[Exercise goal]
Look through the material and copy each line holding "company".

- Opening Delimiter -

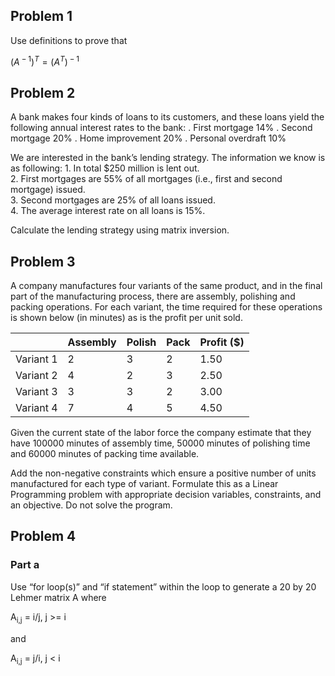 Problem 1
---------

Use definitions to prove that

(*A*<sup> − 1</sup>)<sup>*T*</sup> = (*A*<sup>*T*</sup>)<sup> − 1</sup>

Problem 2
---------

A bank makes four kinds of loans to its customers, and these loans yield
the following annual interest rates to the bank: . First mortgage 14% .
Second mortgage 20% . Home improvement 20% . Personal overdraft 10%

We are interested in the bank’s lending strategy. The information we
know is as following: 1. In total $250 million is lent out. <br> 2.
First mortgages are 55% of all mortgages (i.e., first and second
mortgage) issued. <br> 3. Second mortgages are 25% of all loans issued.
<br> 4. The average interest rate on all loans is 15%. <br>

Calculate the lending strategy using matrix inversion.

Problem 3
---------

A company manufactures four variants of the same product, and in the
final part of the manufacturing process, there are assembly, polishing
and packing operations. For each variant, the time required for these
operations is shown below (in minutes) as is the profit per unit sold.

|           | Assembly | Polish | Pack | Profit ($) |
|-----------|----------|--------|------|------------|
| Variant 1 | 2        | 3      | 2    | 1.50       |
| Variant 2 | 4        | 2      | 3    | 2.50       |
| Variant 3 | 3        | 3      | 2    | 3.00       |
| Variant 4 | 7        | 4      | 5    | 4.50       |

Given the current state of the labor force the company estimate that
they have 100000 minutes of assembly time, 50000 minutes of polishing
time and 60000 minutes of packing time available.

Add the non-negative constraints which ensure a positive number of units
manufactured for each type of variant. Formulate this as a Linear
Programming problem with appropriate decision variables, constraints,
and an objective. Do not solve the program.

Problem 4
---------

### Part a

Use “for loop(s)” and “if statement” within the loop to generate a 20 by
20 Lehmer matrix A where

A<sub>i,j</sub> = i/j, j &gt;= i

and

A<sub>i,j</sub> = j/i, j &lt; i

- Closing Delimiter -

[Result]
A company manufactures four variants of the same product, and in the
Given the current state of the labor force the company estimate that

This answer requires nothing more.